Впрочем, сколь ни трудно было Гендеру приказать что бы то ни было чужим рабам, в целях науки следовало попытаться. Рабы принадлежали старцу Роману, а наниматель бывшего сексопатолога, ныне наймита, был Федор Кузьмич - все-таки негласный личный врач Подселенцева. И нужно-то было Гендеру совсем немного, требовалось каждого раба принудить справлять нужду в свое ведро. И повод имелся: как-никак уже много месяцев подполовых рабов поили бромом, а узнать о результатах, об усвояемости брома или же об его бесполезности полагалось. Кроме того, не мог понять Гендер и того, отчего на дне каждой параши оказывалось столько минерального осадка, - как если б рабам добавляли в едиво не бром, а мелко размолотый песчаник. Подсушив немного этого порошка и взяв с собой истории болезни (которые именовал киммерийско-греческим словом анамнезы), наймит отправился к Федору Кузьмичу.

Застал он лекаря за утренним пасьянсом. Лекарь выслушал, взгромоздил на нос очки "для близи" и надолго уставился в предъявленные предметы, точней - только в один, в порошок минерального происхождения. Потом щелкнул языком и поднял лицо.

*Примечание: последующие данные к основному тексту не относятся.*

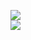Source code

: [![](https://img.shields.io/badge/Made%20With-Github%20Spray-lightgrey.svg?style=for-the-badge&logo=github)](https://github.com/Annihil/github-spray#27166)  
[![](https://i.imgur.com/2DrTn0Z.gif)](https://github.com/Annihil/github-spray)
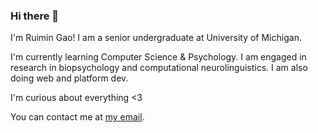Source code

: ### Hi there 👋

I'm Ruimin Gao! I am a senior undergraduate at University of Michigan.

I'm currently learning Computer Science & Psychology. I am engaged in research in biopsychology and computational neurolinguistics. I am also doing web and platform dev.

I'm curious about everything <3

You can contact me at [my email](mailto:ruimin_gao@outlook.com?subject=[GitHub]%20Say%20Hi).
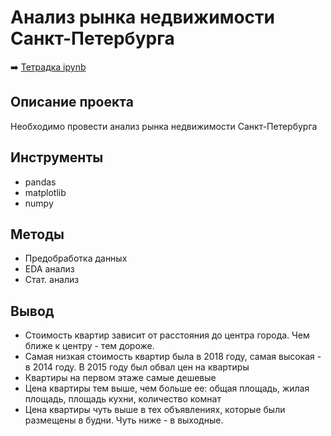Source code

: # Анализ рынка недвижимости Санкт-Петербурга

➡️ [Тетрадка ipynb](https://github.com/mechfil/yandex_practicum/blob/main/Real%20estate%20market/Real%20estate%20market.ipynb)

## Описание проекта
Необходимо провести анализ рынка недвижимости Санкт-Петербурга

## Инструменты
- pandas
- matplotlib
- numpy

## Методы
- Предобработка данных
- EDA анализ
- Стат. анализ

## Вывод
- Cтоимость квартир зависит от расстояния до центра города. Чем ближе к центру - тем дороже.
- Самая низкая стоимость квартир была в 2018 году, самая высокая - в 2014 году. В 2015 году был обвал цен на квартиры
- Квартиры на первом этаже самые дешевые
- Цена квартиры тем выше, чем больше ее: общая площадь, жилая площадь, площадь кухни, количество комнат
- Цена квартиры чуть выше в тех объявлениях, которые были размещены в будни. Чуть ниже - в выходные.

- Коллега, вам все ясно или вам не все ясно? - тихо сказал он.

- Боюсь, что пока ничего…

- Ну да, вы… Вы "Графа Монтекристо" читали?

- В школе проходил…

- Так уж и в школе?

Гендер смутился. Он не помнил. Он, может быть, и не проходил. И не читал вовсе. У него с литературой, историей и подобными науками всегда было плохо. Он биолог, лекарь какой-никакой…

Федор Кузьмич встал. Гендер, хоть и должен был привыкнуть, но в очередной раз удивился: старик, если не горбился, был выше него на две головы. А если горбился - только на одну. Сейчас он стоял как генерал, принимающий парад.

- Коллега, это же измельченный точильный камень! А поскольку баклуши бьют в подвале деревом об дерево, и стружку сдают - значит, камень - природный!

Гендер все еще не понимал. Федор Кузьмич заорал шепотом:

- Коллега, так называемые рабы, они же ваши пациенты, роют подкоп!